WORK TO COMPLETE: Return the whole listing exactly, omitting the pictures.

RECORDS SUPPLIED:
========

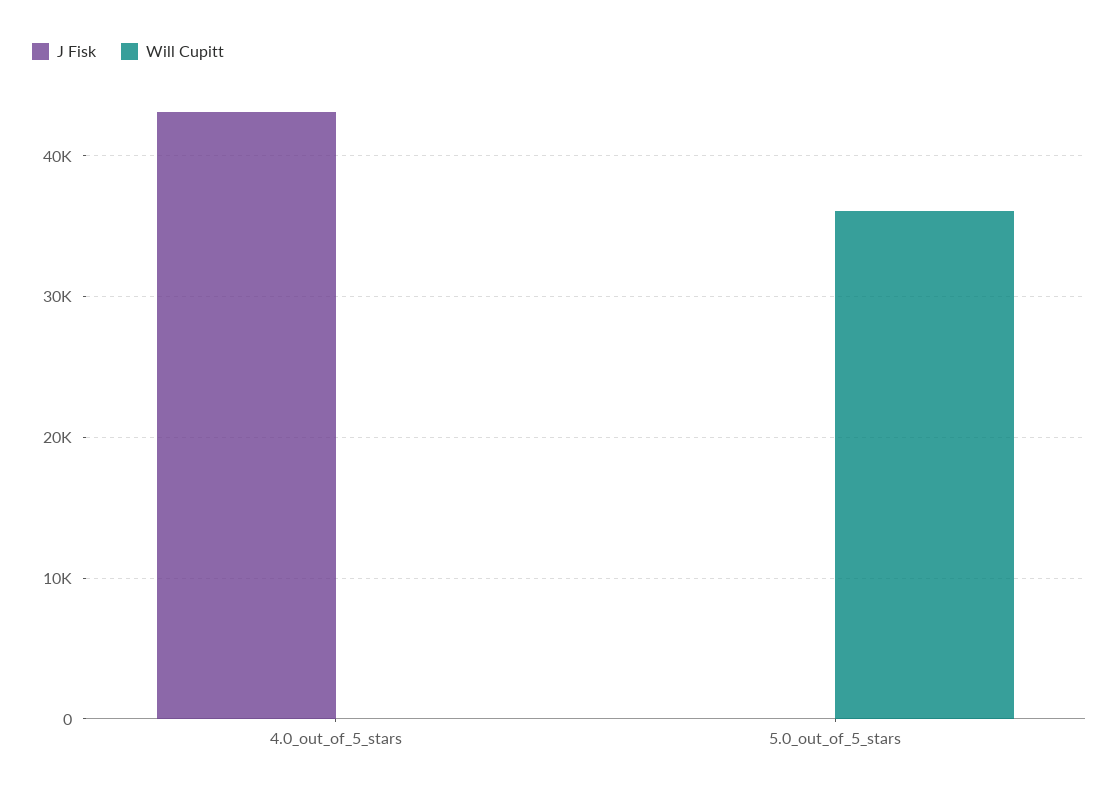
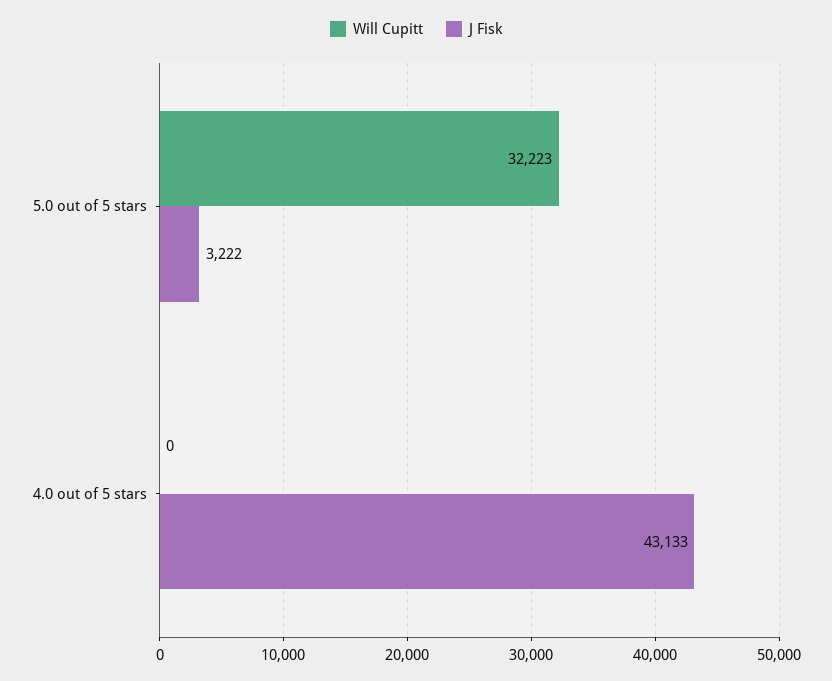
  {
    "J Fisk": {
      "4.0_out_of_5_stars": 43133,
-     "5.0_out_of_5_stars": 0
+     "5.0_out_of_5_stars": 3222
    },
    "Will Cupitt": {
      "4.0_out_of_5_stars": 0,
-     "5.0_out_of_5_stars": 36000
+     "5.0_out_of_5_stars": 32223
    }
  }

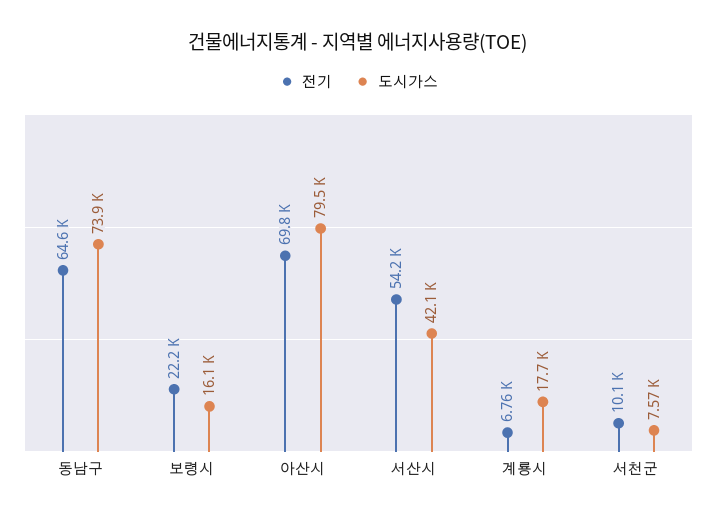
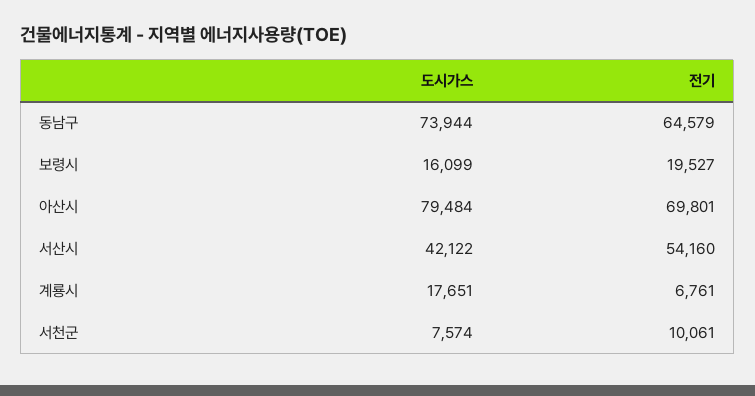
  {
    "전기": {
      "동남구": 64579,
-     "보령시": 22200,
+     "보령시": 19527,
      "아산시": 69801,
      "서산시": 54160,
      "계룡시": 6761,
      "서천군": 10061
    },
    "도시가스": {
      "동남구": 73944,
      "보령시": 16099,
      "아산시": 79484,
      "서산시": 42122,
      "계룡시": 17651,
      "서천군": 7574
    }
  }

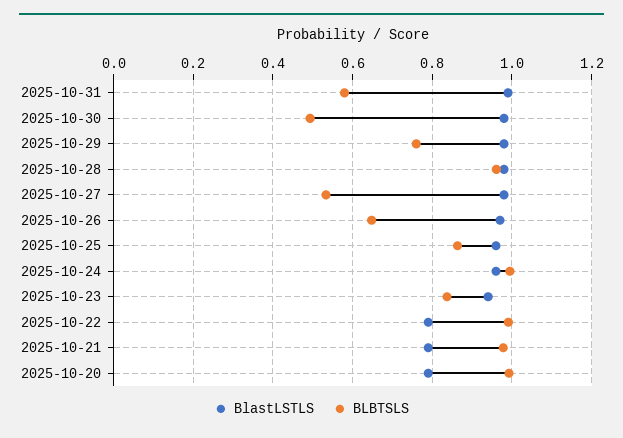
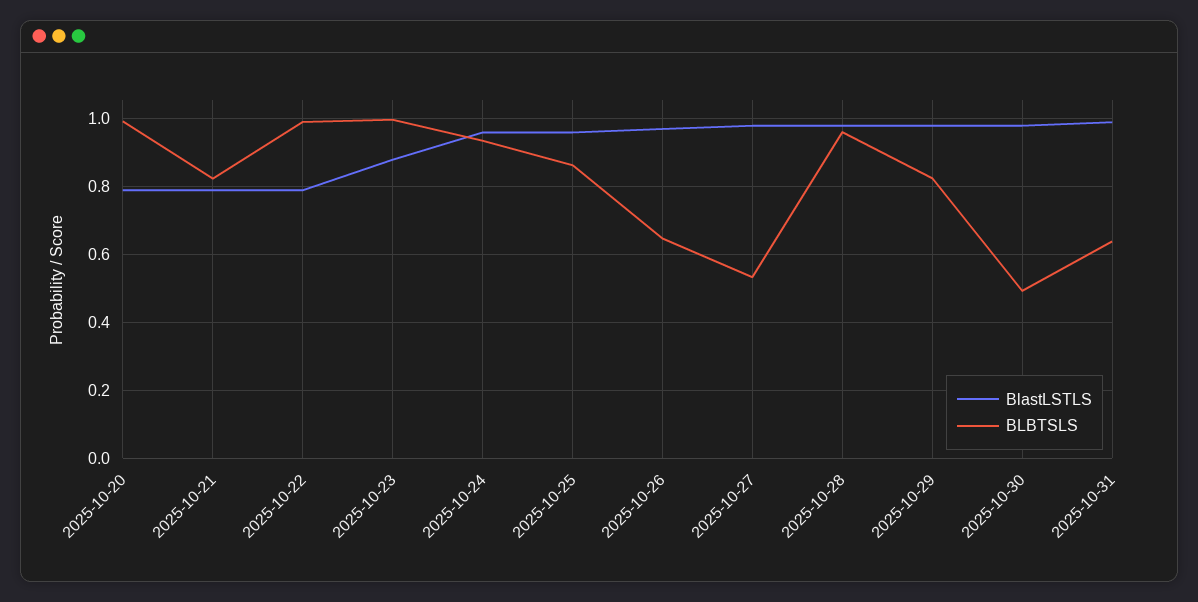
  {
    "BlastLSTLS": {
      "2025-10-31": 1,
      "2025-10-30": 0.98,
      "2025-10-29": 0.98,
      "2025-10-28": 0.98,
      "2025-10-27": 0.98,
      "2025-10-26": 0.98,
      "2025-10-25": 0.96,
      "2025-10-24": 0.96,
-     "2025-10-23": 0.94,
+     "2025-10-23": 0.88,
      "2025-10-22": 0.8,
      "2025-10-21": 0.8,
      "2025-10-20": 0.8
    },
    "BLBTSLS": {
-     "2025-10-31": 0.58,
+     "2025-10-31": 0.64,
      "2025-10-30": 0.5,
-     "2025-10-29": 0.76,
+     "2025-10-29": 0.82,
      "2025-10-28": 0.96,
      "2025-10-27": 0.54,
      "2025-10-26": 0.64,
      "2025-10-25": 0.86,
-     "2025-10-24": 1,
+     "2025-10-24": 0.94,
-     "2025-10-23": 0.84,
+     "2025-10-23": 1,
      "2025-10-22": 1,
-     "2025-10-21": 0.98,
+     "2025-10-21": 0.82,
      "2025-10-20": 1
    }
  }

========

RESULT FOR THIS TASK:
  {
    "J Fisk": {
      "4.0_out_of_5_stars": 43133,
-     "5.0_out_of_5_stars": 0
+     "5.0_out_of_5_stars": 3222
    },
    "Will Cupitt": {
      "4.0_out_of_5_stars": 0,
-     "5.0_out_of_5_stars": 36000
+     "5.0_out_of_5_stars": 32223
    }
  }

  {
    "전기": {
      "동남구": 64579,
-     "보령시": 22200,
+     "보령시": 19527,
      "아산시": 69801,
      "서산시": 54160,
      "계룡시": 6761,
      "서천군": 10061
    },
    "도시가스": {
      "동남구": 73944,
      "보령시": 16099,
      "아산시": 79484,
      "서산시": 42122,
      "계룡시": 17651,
      "서천군": 7574
    }
  }

  {
    "BlastLSTLS": {
      "2025-10-31": 1,
      "2025-10-30": 0.98,
      "2025-10-29": 0.98,
      "2025-10-28": 0.98,
      "2025-10-27": 0.98,
      "2025-10-26": 0.98,
      "2025-10-25": 0.96,
      "2025-10-24": 0.96,
-     "2025-10-23": 0.94,
+     "2025-10-23": 0.88,
      "2025-10-22": 0.8,
      "2025-10-21": 0.8,
      "2025-10-20": 0.8
    },
    "BLBTSLS": {
-     "2025-10-31": 0.58,
+     "2025-10-31": 0.64,
      "2025-10-30": 0.5,
-     "2025-10-29": 0.76,
+     "2025-10-29": 0.82,
      "2025-10-28": 0.96,
      "2025-10-27": 0.54,
      "2025-10-26": 0.64,
      "2025-10-25": 0.86,
-     "2025-10-24": 1,
+     "2025-10-24": 0.94,
-     "2025-10-23": 0.84,
+     "2025-10-23": 1,
      "2025-10-22": 1,
-     "2025-10-21": 0.98,
+     "2025-10-21": 0.82,
      "2025-10-20": 1
    }
  }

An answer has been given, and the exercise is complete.